I've been trying to prove that if $k$ is an algebraically closed field, $V$ is a $k$-vector space, $\dim_k(V)$ is infinite, and $f:V\to V$ is a linear operator such that $f-rI$ is invertible for all $r\in k$, then the ring homomorphsm

\begin{align} p:k[x]&\to\mathrm{End}_k(V)\\ g(x)&\mapsto g(f) \end{align}

can be extended to a ring homomorphism

\begin{align} \hat{p}:k(x) &\to\mathrm{End}_k(V)\\ \frac{g(x)}{s(x)}&\mapsto g(f)s(f)^{-1} \end{align}

It is like universal property of localization ring (which I don't use because I learned this is just for commutative rings, but $\mathrm{End}_k(V)$ is not).
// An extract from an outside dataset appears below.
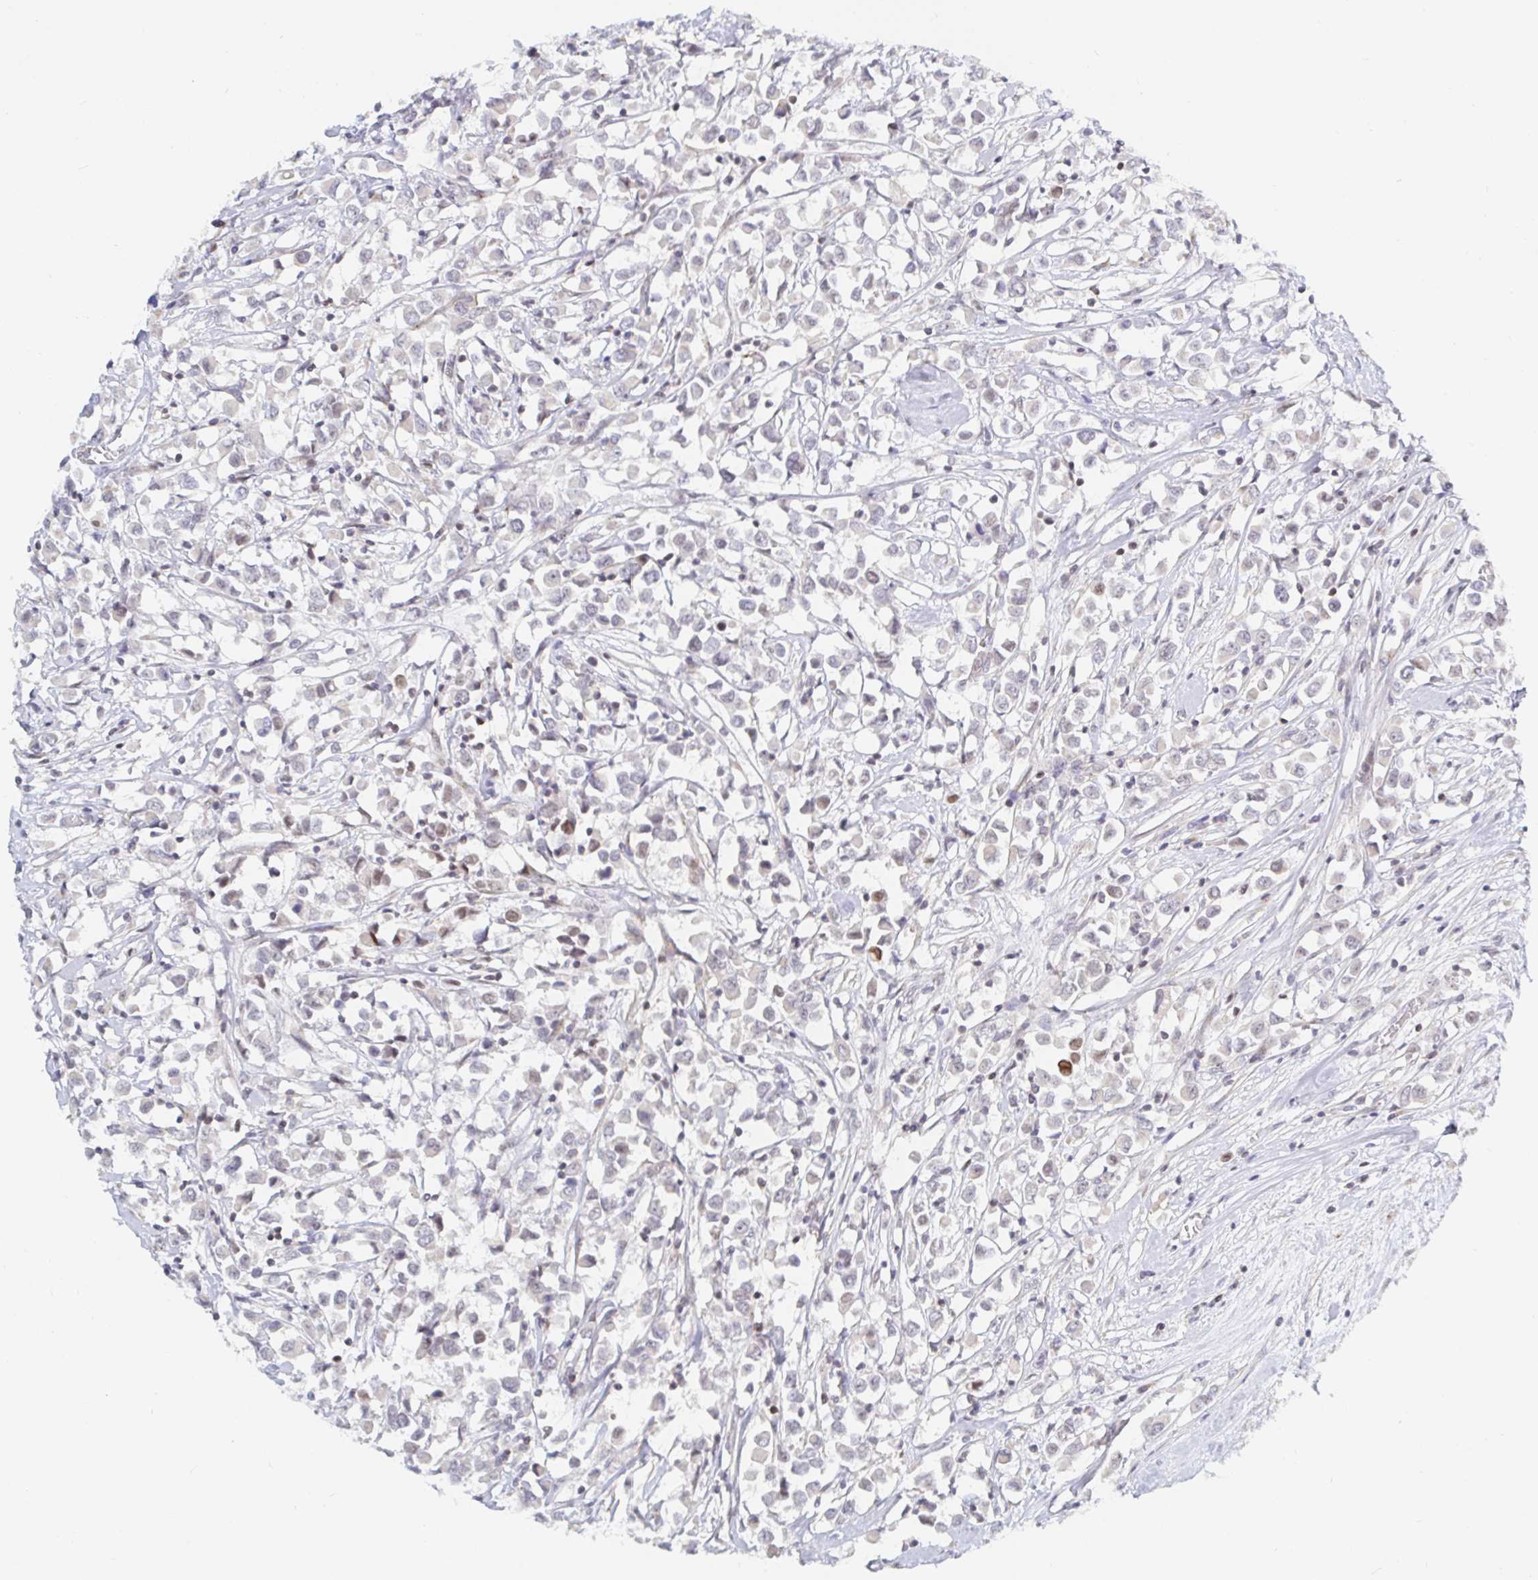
{"staining": {"intensity": "weak", "quantity": "<25%", "location": "nuclear"}, "tissue": "breast cancer", "cell_type": "Tumor cells", "image_type": "cancer", "snomed": [{"axis": "morphology", "description": "Duct carcinoma"}, {"axis": "topography", "description": "Breast"}], "caption": "Immunohistochemistry of human breast cancer (infiltrating ductal carcinoma) exhibits no expression in tumor cells.", "gene": "CHD2", "patient": {"sex": "female", "age": 61}}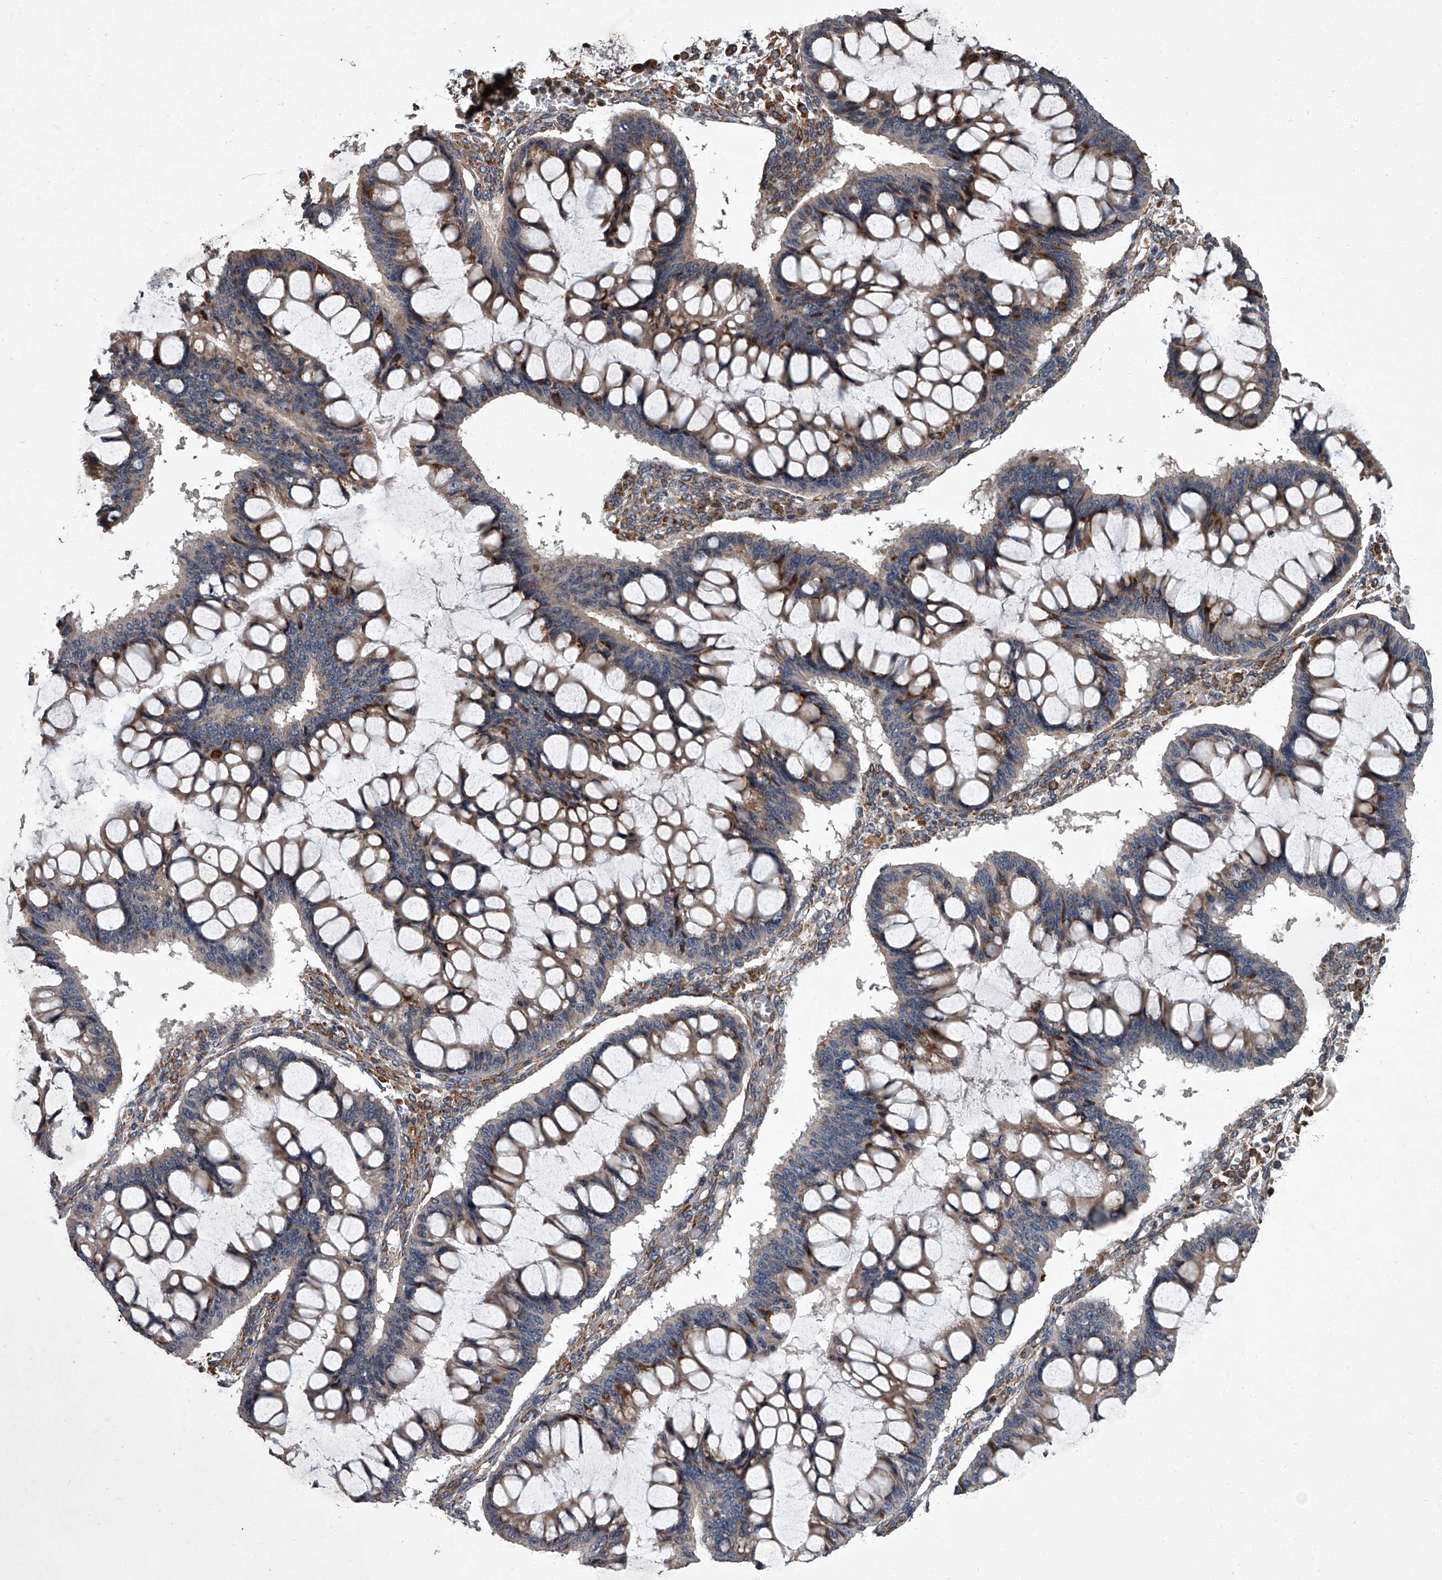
{"staining": {"intensity": "moderate", "quantity": "25%-75%", "location": "cytoplasmic/membranous"}, "tissue": "ovarian cancer", "cell_type": "Tumor cells", "image_type": "cancer", "snomed": [{"axis": "morphology", "description": "Cystadenocarcinoma, mucinous, NOS"}, {"axis": "topography", "description": "Ovary"}], "caption": "Immunohistochemistry image of neoplastic tissue: mucinous cystadenocarcinoma (ovarian) stained using immunohistochemistry (IHC) reveals medium levels of moderate protein expression localized specifically in the cytoplasmic/membranous of tumor cells, appearing as a cytoplasmic/membranous brown color.", "gene": "SIRT4", "patient": {"sex": "female", "age": 73}}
I could prove $\hat{p}$ is well defined, also $\hat{p}(a+b)=\hat{p}(a)+\hat{p}(b)$. My problem is with $\hat{p}(ab)=\hat{p}(a)\hat{p}(b)$, because without commutativity I get stuck.

Thanks for any help.

Answer 1

So some ingredients:

1. Show that if $A$ and $B$ and $C$ and $D$ all commute with each other, then $A + B$ commutes with $C + D$ and $AB$ with $CD$. And also $AB$ with $C + D$ and so on.
2. with these base cases + induction, you can show that polynomials in $f$ commute with other polynomials in $f$

Possibly you've already done this.

3. you want to show that the fractions commute as well. E.g. if $x$ and $y$ are polynomials in $f$ then $xy = yx$ implies $y^{-1}(xy)y^{-1} = y^{-1}(yx)y^{-1}$, which shows that $x$ commutes with $y^{-1}$.

4. Similarly, you can show that $x, y, x^{-1}, y^{-1}$ all commute with each other.